Ce débat est intéressant parce qu’il montre que l’architecture du projet gouvernemental n’est pas pertinente. En plaçant sur un même pied les élus locaux et les agents chargés d’une mission de service public, le législateur se retrouve face à un paradoxe à peu près insurmontable. Heureusement, le texte de la commission permet de le surmonter partiellement.
Un élu local est nécessairement appelé à connaître des conflits d’intérêts publics : par exemple, entre un intérêt public général intercommunal et un intérêt public communal. Mais l’élu local a précisément vocation à assumer ce choc entre deux intérêts publics !
Par ailleurs, la grande différence entre un élu local et un agent chargé d’une mission de service public réside dans le fait que ce dernier est placé sous une autorité, qu’il s’agisse d’un ministre ou d’un directeur général, régional ou départemental. Si cette autorité, éventuellement alertée par l’agent, considère que celui-ci se trouve dans une situation de conflit d’intérêts, elle peut décider que la mesure concernée sera prise par un autre fonctionnaire, non susceptible d’être perçu comme opposant un intérêt personnel à un intérêt collectif.

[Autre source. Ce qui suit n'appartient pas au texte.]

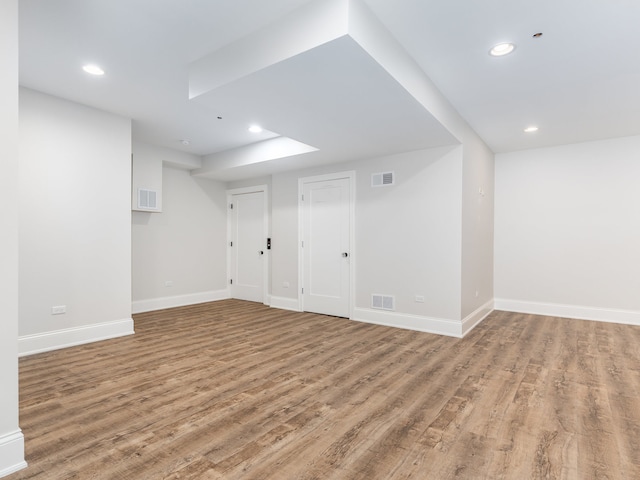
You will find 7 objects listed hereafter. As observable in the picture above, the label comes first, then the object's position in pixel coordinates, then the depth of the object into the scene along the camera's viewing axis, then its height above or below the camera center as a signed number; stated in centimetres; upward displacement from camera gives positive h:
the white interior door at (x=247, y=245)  662 -8
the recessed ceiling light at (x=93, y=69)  306 +161
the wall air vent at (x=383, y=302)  480 -89
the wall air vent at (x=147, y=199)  538 +69
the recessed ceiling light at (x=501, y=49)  265 +158
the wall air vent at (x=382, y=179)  485 +94
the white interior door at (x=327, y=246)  532 -8
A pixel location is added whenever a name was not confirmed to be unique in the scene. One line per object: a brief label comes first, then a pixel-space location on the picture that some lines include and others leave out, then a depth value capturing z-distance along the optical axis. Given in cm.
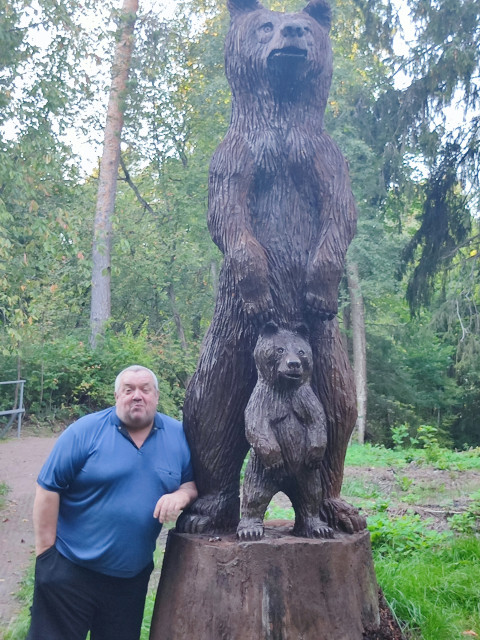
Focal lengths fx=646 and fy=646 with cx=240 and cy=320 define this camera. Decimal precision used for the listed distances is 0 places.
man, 268
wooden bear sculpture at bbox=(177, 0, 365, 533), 315
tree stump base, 272
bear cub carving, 289
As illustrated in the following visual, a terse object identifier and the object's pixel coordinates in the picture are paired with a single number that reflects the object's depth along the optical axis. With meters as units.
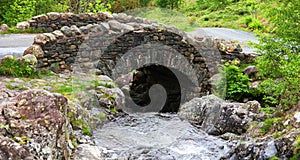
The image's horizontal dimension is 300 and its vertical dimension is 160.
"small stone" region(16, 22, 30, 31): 18.11
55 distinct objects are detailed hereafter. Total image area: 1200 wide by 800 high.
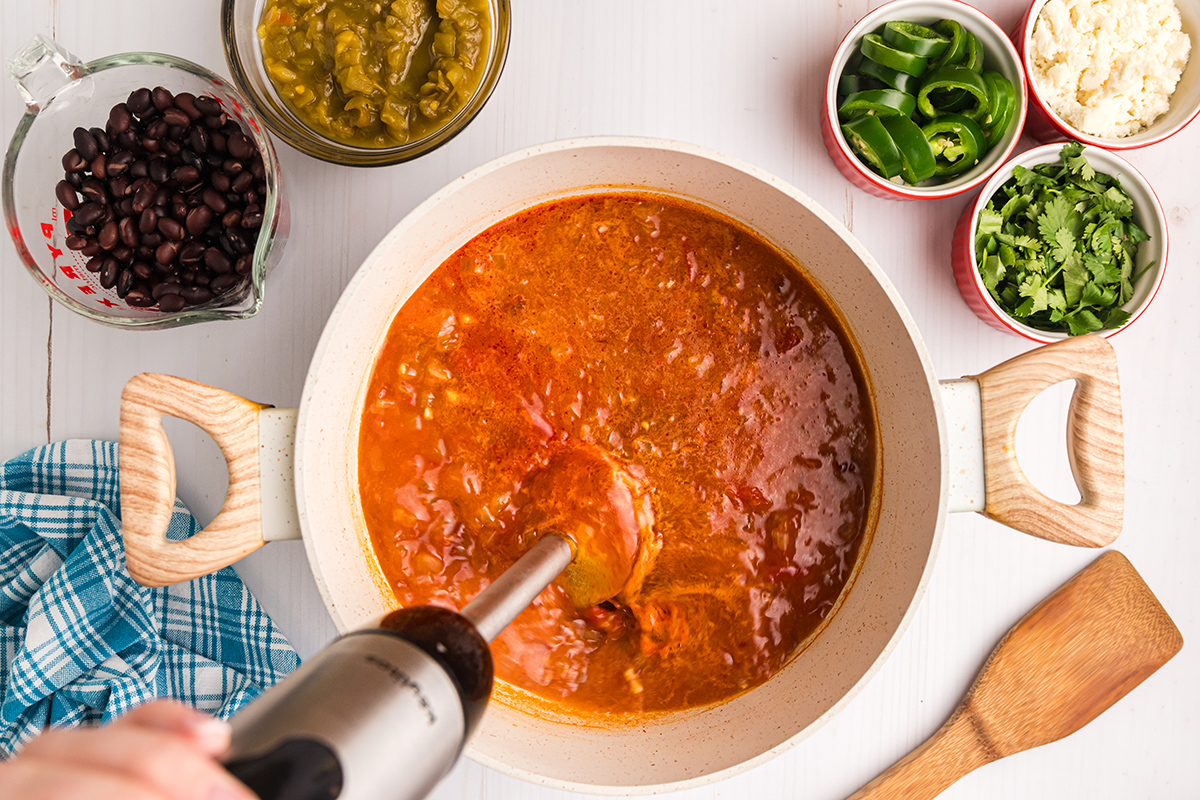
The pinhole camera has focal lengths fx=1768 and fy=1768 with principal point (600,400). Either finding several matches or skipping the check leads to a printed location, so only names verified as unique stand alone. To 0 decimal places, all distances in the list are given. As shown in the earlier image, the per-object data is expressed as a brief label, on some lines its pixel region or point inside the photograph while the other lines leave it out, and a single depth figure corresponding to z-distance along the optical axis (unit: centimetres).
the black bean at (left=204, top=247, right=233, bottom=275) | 74
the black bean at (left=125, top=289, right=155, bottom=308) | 74
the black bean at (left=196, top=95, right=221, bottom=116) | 74
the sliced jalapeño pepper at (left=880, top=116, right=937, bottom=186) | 76
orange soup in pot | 75
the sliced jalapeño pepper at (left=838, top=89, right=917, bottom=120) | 76
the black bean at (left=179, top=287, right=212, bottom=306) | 74
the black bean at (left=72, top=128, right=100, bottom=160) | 74
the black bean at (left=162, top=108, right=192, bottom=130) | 74
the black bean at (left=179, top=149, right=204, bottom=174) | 74
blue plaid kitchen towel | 77
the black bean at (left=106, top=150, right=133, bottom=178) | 74
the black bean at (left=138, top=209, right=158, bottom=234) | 73
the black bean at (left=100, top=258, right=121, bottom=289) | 74
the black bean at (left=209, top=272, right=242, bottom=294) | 74
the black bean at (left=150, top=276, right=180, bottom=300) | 74
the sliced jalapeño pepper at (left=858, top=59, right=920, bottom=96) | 77
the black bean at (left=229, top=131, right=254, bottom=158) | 74
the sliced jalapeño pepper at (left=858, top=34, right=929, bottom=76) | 76
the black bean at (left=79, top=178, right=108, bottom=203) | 74
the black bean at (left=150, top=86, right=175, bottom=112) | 74
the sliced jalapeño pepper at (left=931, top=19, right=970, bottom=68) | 77
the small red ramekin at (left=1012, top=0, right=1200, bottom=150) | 77
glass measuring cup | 74
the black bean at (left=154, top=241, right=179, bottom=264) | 74
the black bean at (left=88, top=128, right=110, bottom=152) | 74
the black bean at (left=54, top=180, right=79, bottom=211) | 74
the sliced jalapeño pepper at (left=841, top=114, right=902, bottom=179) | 76
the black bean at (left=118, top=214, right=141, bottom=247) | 74
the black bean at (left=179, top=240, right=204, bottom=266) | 74
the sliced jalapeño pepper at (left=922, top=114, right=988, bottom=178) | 77
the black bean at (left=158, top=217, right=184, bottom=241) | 73
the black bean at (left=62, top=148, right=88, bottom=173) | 74
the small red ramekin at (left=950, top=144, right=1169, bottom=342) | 77
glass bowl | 75
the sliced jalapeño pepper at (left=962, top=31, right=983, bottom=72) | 77
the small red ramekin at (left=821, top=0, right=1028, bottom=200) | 77
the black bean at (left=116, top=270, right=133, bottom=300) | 74
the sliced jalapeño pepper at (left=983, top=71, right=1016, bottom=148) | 77
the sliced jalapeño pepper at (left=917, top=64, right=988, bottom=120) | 76
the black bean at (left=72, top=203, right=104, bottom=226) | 74
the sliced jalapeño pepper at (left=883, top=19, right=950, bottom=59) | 76
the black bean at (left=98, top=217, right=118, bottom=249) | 74
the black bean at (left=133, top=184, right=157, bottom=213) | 74
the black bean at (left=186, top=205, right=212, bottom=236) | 74
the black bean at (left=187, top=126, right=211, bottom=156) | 74
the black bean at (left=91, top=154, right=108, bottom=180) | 74
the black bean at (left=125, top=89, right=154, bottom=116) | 74
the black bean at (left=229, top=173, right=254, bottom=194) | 74
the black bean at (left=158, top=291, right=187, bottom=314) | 74
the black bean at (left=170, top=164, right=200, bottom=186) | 74
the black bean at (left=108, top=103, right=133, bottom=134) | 74
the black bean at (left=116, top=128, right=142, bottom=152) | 74
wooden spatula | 80
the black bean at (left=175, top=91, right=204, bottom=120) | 74
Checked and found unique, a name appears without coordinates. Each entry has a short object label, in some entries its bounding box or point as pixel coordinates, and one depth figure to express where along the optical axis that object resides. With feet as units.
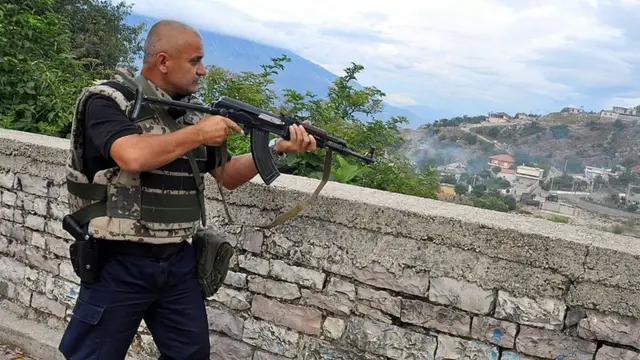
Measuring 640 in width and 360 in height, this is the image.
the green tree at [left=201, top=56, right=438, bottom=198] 13.14
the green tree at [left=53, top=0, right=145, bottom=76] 69.05
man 6.84
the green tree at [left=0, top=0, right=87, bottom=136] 16.20
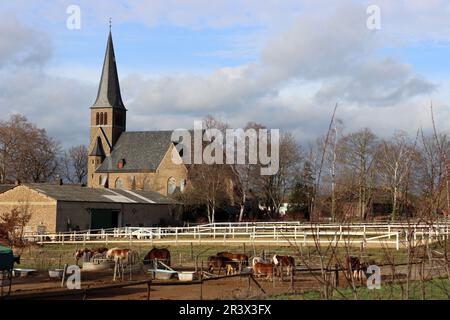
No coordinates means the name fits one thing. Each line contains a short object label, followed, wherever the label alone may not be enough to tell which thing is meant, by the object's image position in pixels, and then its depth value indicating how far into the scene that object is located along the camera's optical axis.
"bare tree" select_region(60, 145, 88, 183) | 129.44
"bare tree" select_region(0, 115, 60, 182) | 93.75
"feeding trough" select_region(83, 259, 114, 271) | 30.92
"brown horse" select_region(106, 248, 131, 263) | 31.31
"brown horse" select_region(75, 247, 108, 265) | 34.16
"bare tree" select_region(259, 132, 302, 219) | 79.12
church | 93.19
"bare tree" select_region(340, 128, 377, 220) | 64.62
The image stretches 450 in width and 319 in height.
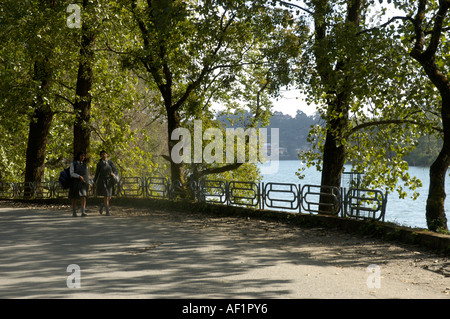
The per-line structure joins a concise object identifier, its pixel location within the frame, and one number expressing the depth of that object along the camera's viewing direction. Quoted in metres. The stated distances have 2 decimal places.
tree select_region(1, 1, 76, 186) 22.05
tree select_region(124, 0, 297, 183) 14.27
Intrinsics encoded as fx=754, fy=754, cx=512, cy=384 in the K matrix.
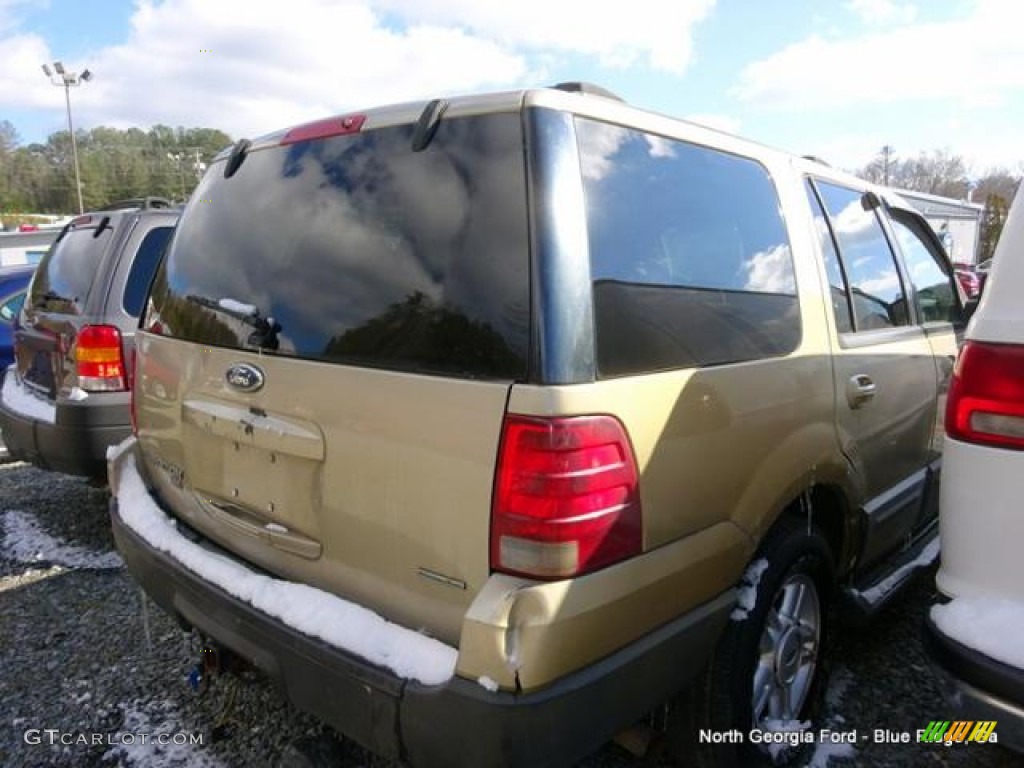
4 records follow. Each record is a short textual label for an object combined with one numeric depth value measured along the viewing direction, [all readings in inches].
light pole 1472.7
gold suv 64.0
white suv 67.4
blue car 245.8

L’élu, quant à lui, n’est pas dans la même situation : il représente sa collectivité. Du reste, s’il s’efface au profit d’un de ses adjoints, on pourra, avec raison, soupçonner celui-ci de soutenir exactement le même projet.
Nous avons tous présidé des commissions permanentes au cours desquelles on demandait à un élu de quitter la salle, car il fallait examiner la situation du territoire qu’il représentait. On notait alors religieusement au procès-verbal : « M. Untel quitte la salle ». En général, il restait à sa place, mais les apparences étaient sauves ! Quand bien même serait-il sorti que cela n’aurait rien changé puisqu’une action politique est une action collective : ce qu’il n’aurait pas défendu personnellement, je suis persuadé qu’un autre élu de son département l’aurait fait avec la même conviction.
Je le répète, ce dispositif, en incluant dans le même ensemble les élus locaux et les agents chargés d’une mission de service public, crée un déséquilibre juridique dont nous aurons inévitablement à connaître lors de l’application de cette loi.